Wie Sieht Ein Kaiserschnitt Aus
Ein Kaiserschnitt, auch bekannt als Sectio caesarea, ist eine operative Geburt. Dabei wird das Baby nicht vaginal geboren, sondern durch einen Schnitt in den Bauch der Mutter und anschließend in die Gebärmutter geholt.
Warum ein Kaiserschnitt?
Es gibt verschiedene Gründe, warum ein Kaiserschnitt notwendig sein kann. Diese können in zwei Kategorien unterteilt werden: geplante (elektive) und ungeplante (notwendige) Kaiserschnitte.
Geplante Kaiserschnitte werden im Voraus entschieden, oft aufgrund von medizinischen Bedingungen der Mutter oder des Kindes. Beispiele hierfür sind:
- Vorherige Kaiserschnitte: Nach einem Kaiserschnitt wird oft ein weiterer empfohlen.
- Lageanomalien des Babys: Wenn das Baby in Steißlage (mit dem Po zuerst) liegt und sich nicht dreht.
- Plazenta praevia: Wenn die Plazenta den Muttermund bedeckt.
- Mehrlingsschwangerschaften: Bei Zwillingen oder Mehrlingen kann ein Kaiserschnitt sicherer sein.
- Bestimmte Erkrankungen der Mutter: Herzerkrankungen oder Präeklampsie (Schwangerschaftsvergiftung).
Ungeplante Kaiserschnitte werden während der Geburt notwendig, wenn Komplikationen auftreten. Beispiele hierfür sind:
- Geburtsstillstand: Die Geburt schreitet nicht voran.
- Kindliche Not: Das Baby zeigt Anzeichen von Stress.
- Nabelschnurvorfall: Die Nabelschnur rutscht vor das Baby.
- Uterusruptur: Ein Riss in der Gebärmutter (selten).
Wie läuft ein Kaiserschnitt ab?
Vor dem Kaiserschnitt wird die werdende Mutter vorbereitet.
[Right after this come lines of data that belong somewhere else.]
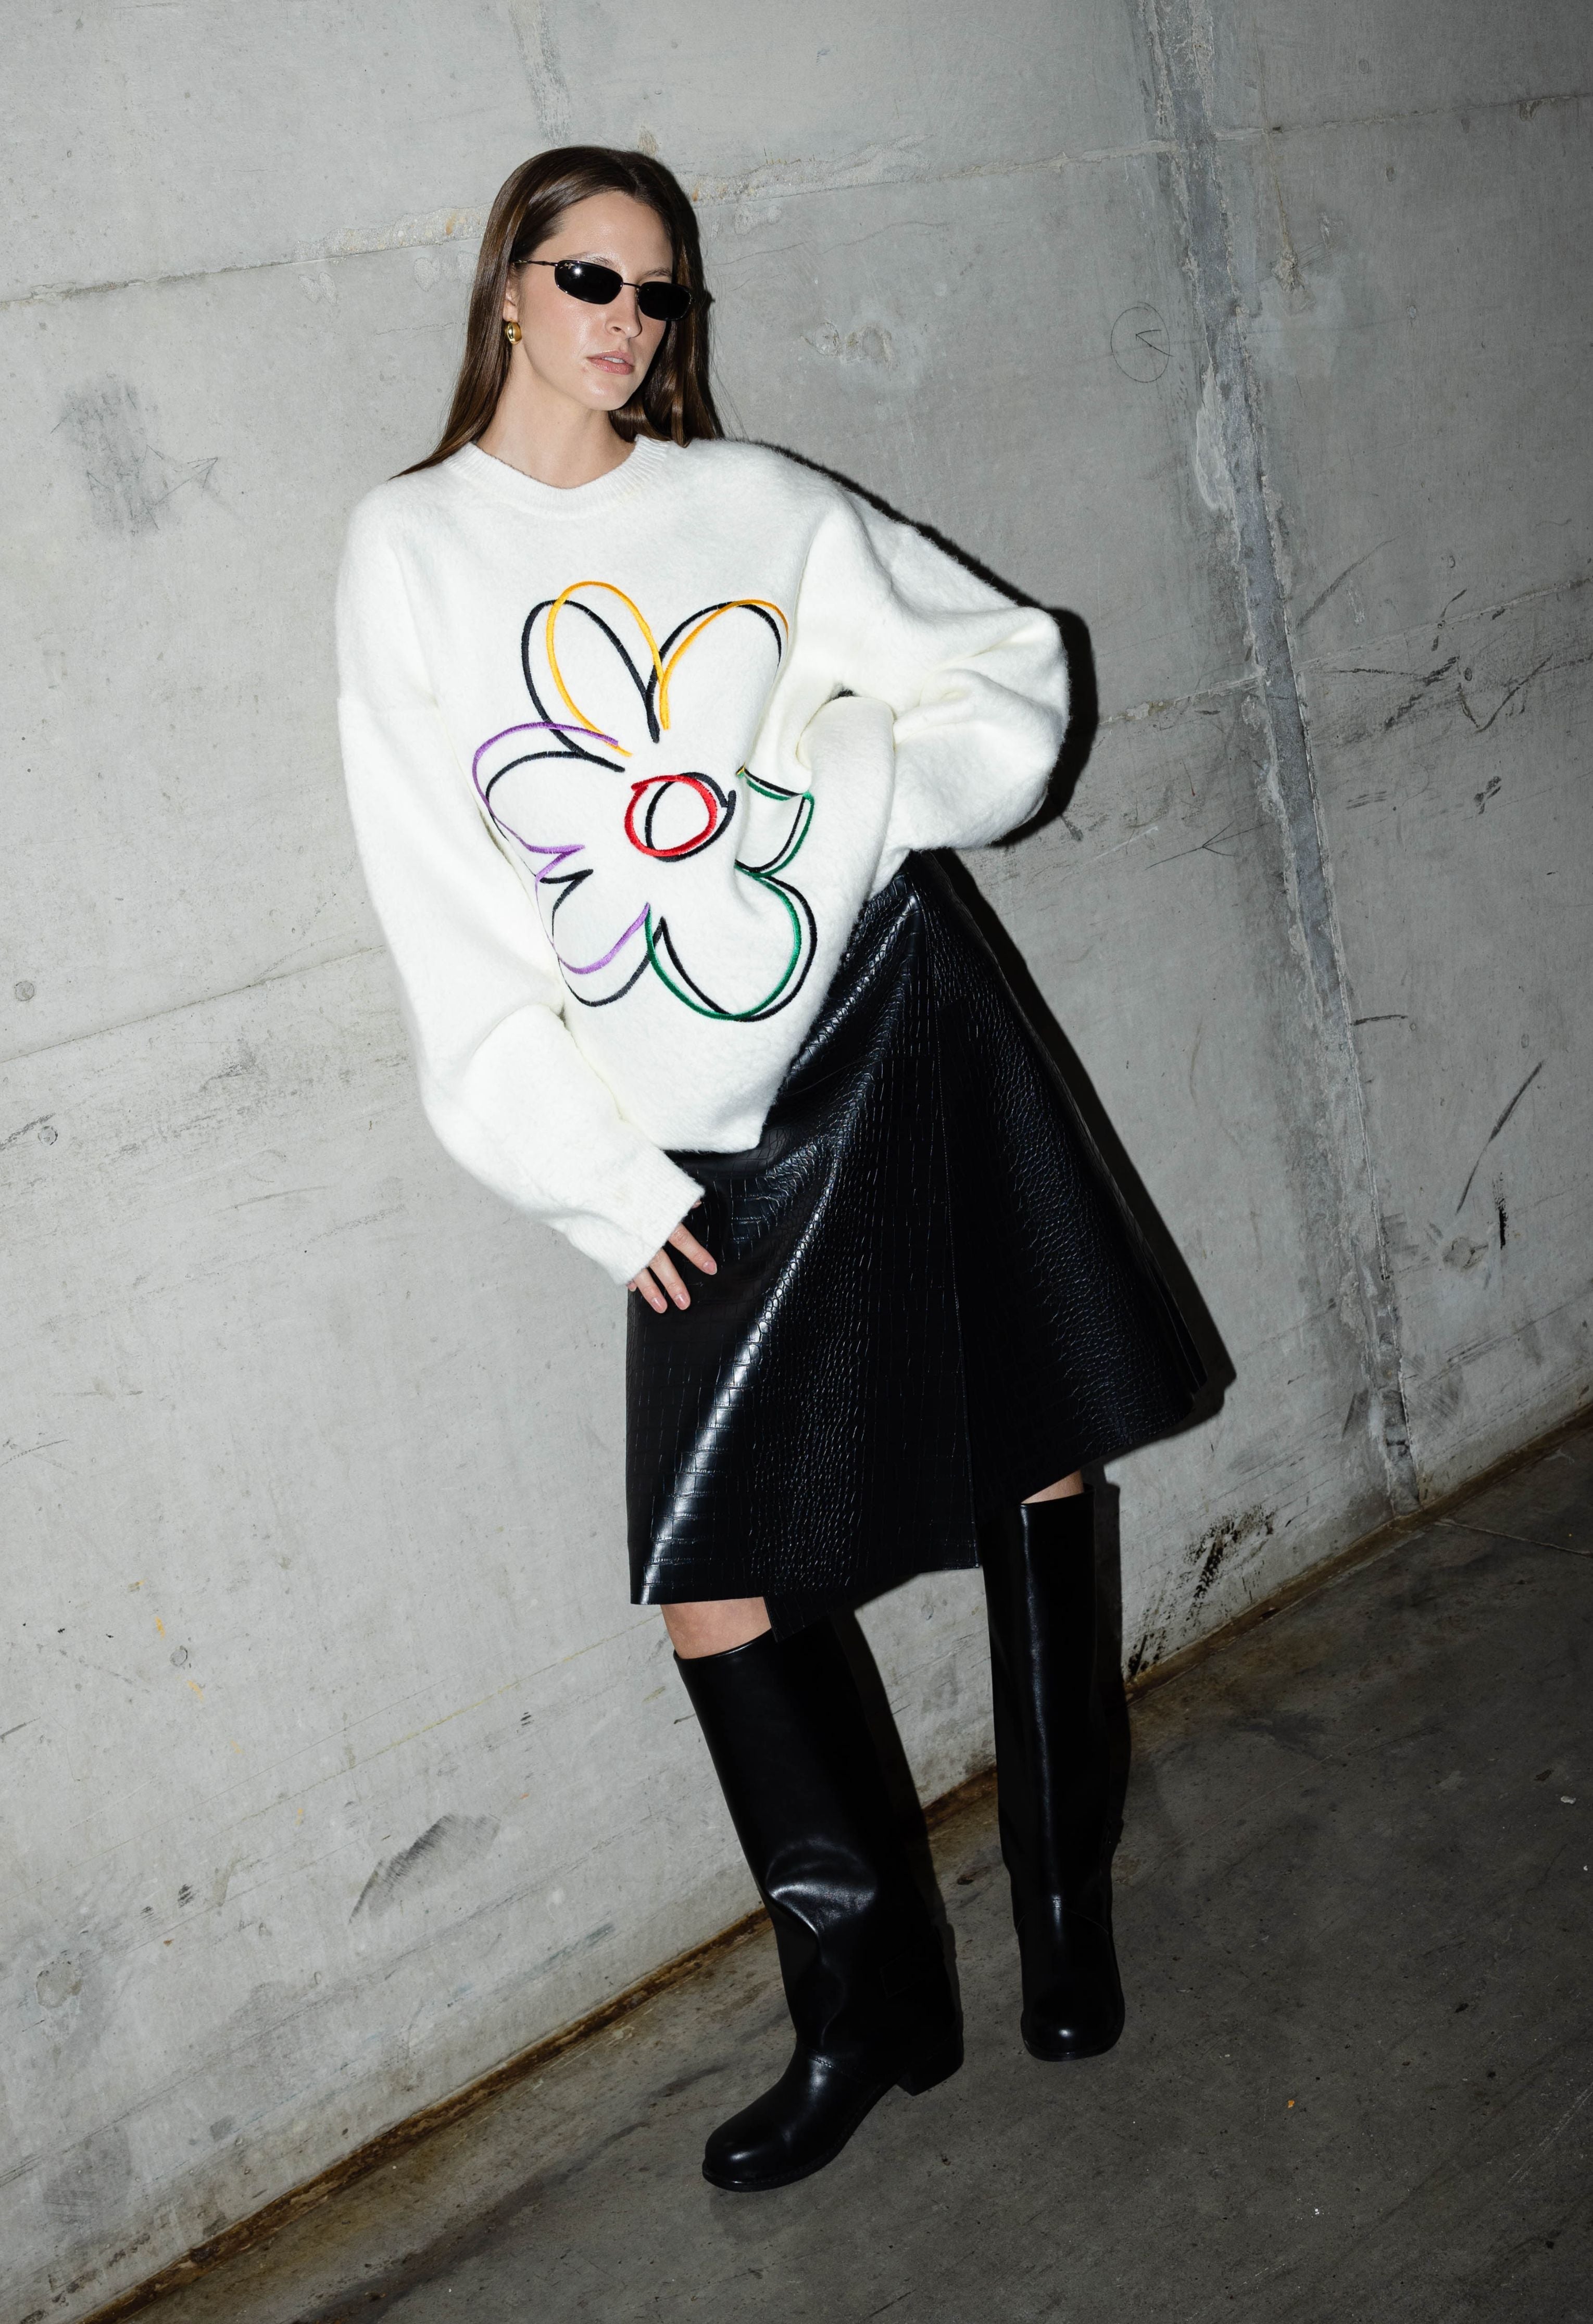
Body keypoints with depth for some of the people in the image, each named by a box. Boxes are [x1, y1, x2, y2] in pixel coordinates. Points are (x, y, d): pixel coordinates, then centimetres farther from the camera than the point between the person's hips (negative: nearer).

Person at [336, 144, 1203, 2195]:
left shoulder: (751, 505, 6)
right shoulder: (410, 552, 2)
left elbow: (1009, 671, 11)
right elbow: (448, 911, -2)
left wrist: (849, 780, -9)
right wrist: (602, 1182, -6)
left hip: (898, 1021, 1)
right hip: (698, 1145, -1)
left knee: (1035, 1467, 7)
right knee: (710, 1589, -4)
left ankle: (1066, 1904, 28)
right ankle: (867, 2008, 17)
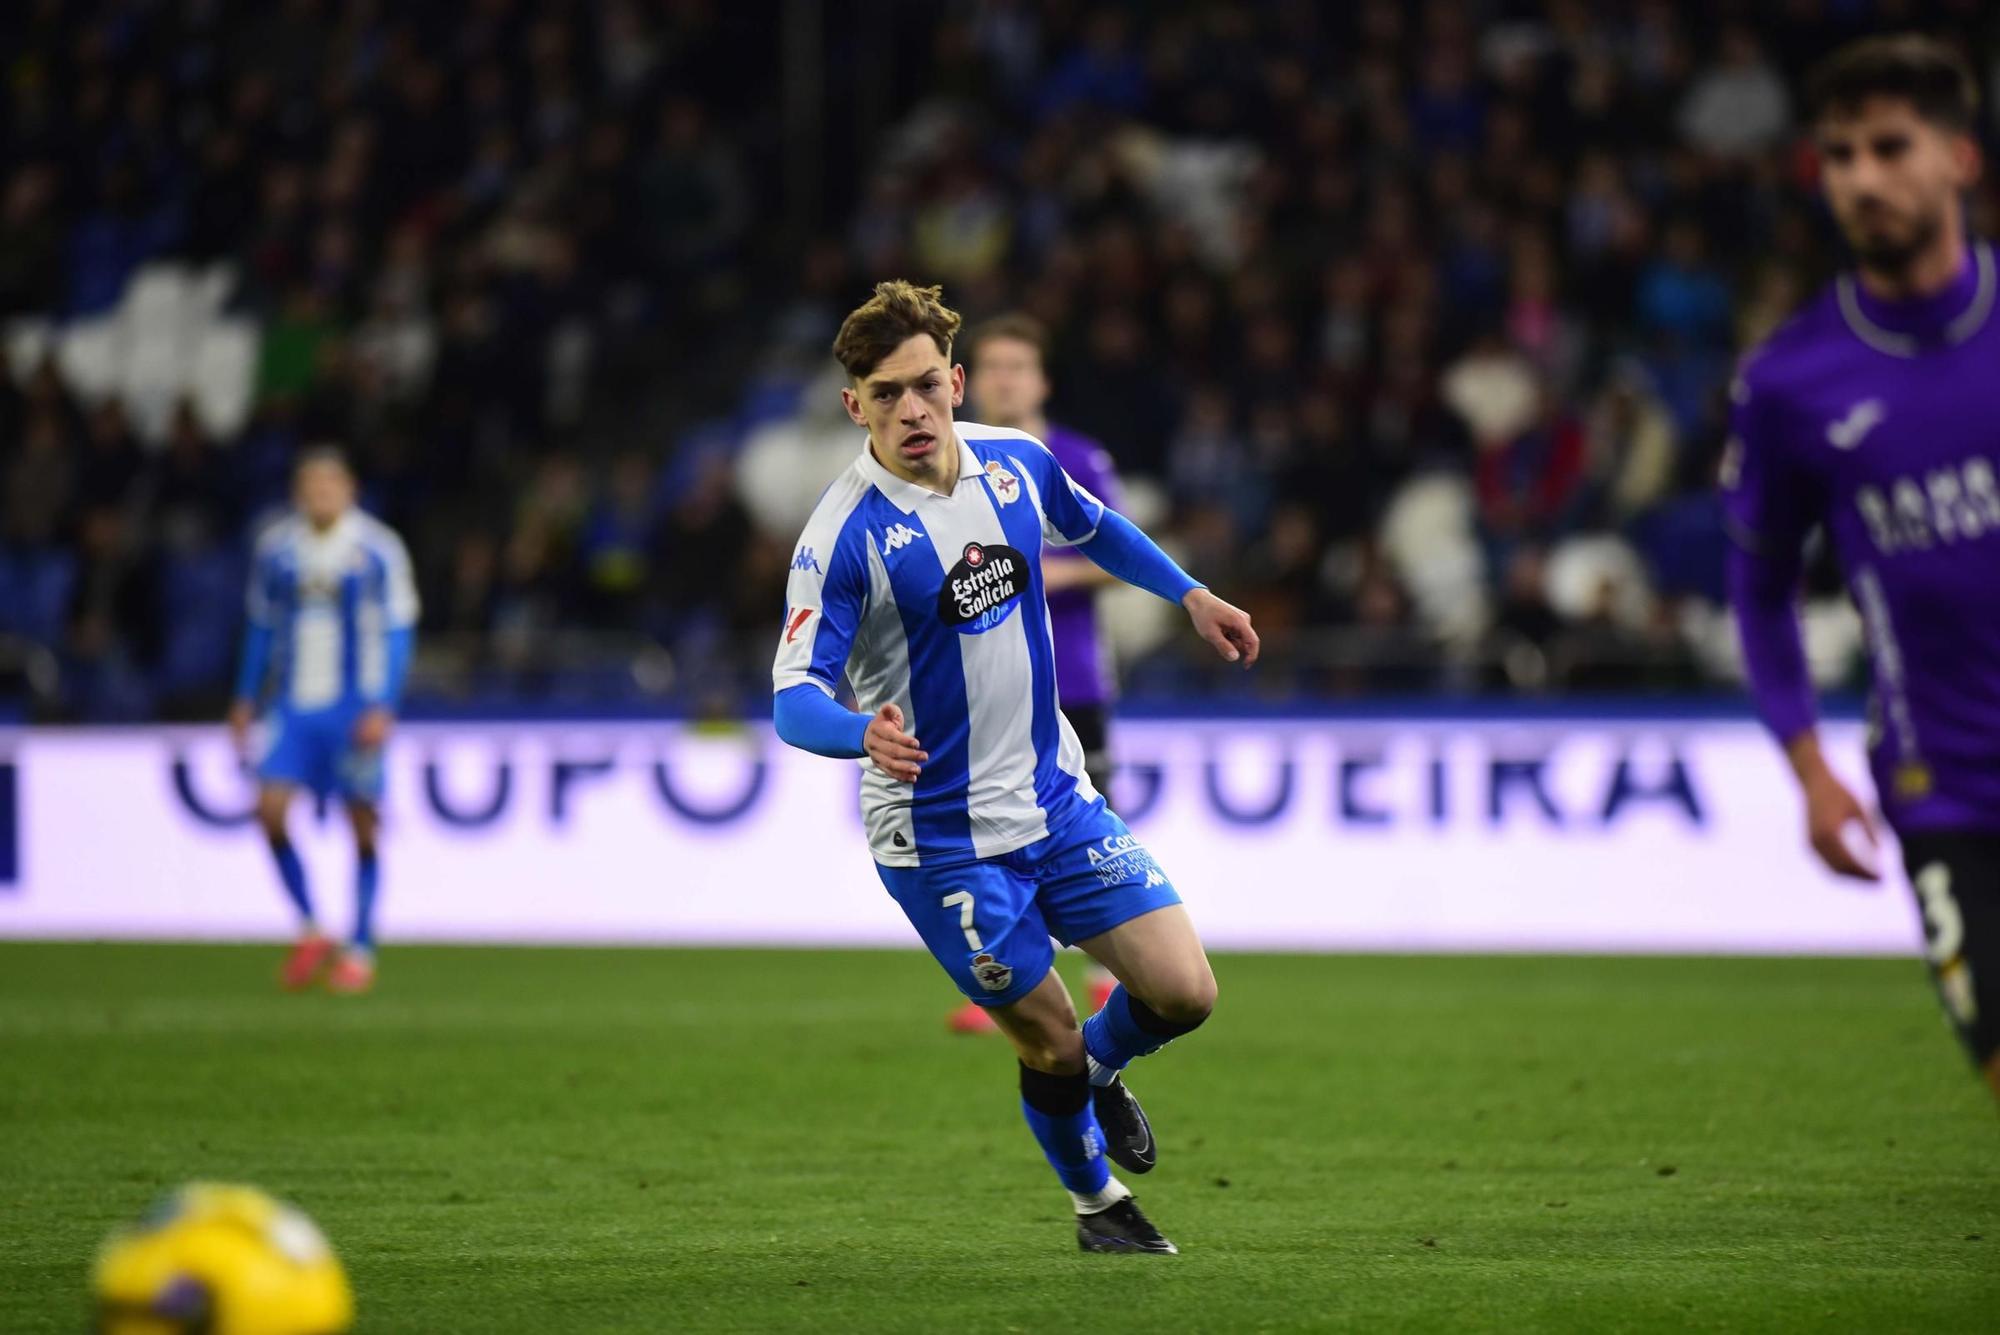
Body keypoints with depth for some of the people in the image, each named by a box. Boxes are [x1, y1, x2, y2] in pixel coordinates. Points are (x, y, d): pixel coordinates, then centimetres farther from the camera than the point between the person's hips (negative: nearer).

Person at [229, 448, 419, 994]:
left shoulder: (377, 550, -6)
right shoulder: (276, 548, 6)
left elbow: (398, 633, -5)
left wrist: (382, 708, -13)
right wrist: (246, 699, 15)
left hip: (354, 704, -3)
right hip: (294, 703, 3)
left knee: (363, 824, -1)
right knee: (271, 806, -12)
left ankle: (361, 951, 9)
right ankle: (310, 930, 4)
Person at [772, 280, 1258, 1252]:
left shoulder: (1015, 461, -3)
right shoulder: (845, 534, -20)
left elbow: (1092, 526, 21)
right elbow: (793, 694, -26)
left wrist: (1192, 596, 23)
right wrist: (863, 733, -45)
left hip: (1055, 797, 5)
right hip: (939, 835, -5)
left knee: (1183, 992, -2)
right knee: (1050, 1043, 3)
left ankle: (1098, 1072, 32)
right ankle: (1099, 1204, 32)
Dazu gehört das Anlegen eines Katheters, das Rasieren des Bauches und die Desinfektion des Operationsfeldes. Die meisten Kaiserschnitte werden unter Regionalanästhesie durchgeführt, entweder einer Spinalanästhesie (Rückenmarksnarkose) oder einer Epiduralanästhesie (Kreuzbandnarkose). Dadurch ist die Mutter wach, spürt aber keinen Schmerz. In seltenen Fällen, wie bei Notfällen, kann eine Vollnarkose notwendig sein.
Der Arzt macht einen horizontalen Schnitt (Bikinischnitt) knapp oberhalb des Schambeins. Dieser Schnitt ist kosmetisch günstiger und heilt in der Regel gut. Seltener wird ein vertikaler Schnitt gemacht, wenn das Baby schnell geholt werden muss oder besondere Umstände vorliegen. Anschließend werden die Bauchmuskeln auseinandergeschoben, nicht durchtrennt, um die Gebärmutter freizulegen.
Ein Schnitt wird in die Gebärmutter gemacht, und das Baby wird vorsichtig herausgeholt. Die Nabelschnur wird durchtrennt, und das Baby wird dem Kinderarzt übergeben. Danach wird die Plazenta entfernt.
Die Gebärmutter und die Bauchdecke werden in mehreren Schichten vernäht. Die Haut wird meist mit Klammern oder selbstauflösenden Fäden verschlossen. Der gesamte Eingriff dauert in der Regel 30 bis 60 Minuten.
Nach dem Kaiserschnitt
Nach dem Kaiserschnitt bleibt die Mutter einige Tage im Krankenhaus. Sie erhält Schmerzmittel und wird bei der Wundpflege unterstützt. Frühes Aufstehen und Bewegen ist wichtig, um die Durchblutung zu fördern und Komplikationen vorzubeugen. Auch das Stillen ist nach einem Kaiserschnitt möglich und wird gefördert.
Die Heilung dauert einige Wochen. Es ist wichtig, sich zu schonen, schwere Lasten zu vermeiden und die Narbe gut zu pflegen. Narbenpflege kann helfen, die Narbe geschmeidig und unauffällig zu machen.
Ein Kaiserschnitt ist eine ernsthafte Operation, die mit Risiken verbunden ist. Diese Risiken sind jedoch heutzutage gering, und ein Kaiserschnitt kann in vielen Fällen die sicherste Option für Mutter und Kind sein. Sprechen Sie mit Ihrem Arzt, um mehr über die Vor- und Nachteile eines Kaiserschnitts zu erfahren und die beste Entscheidung für Ihre Situation zu treffen.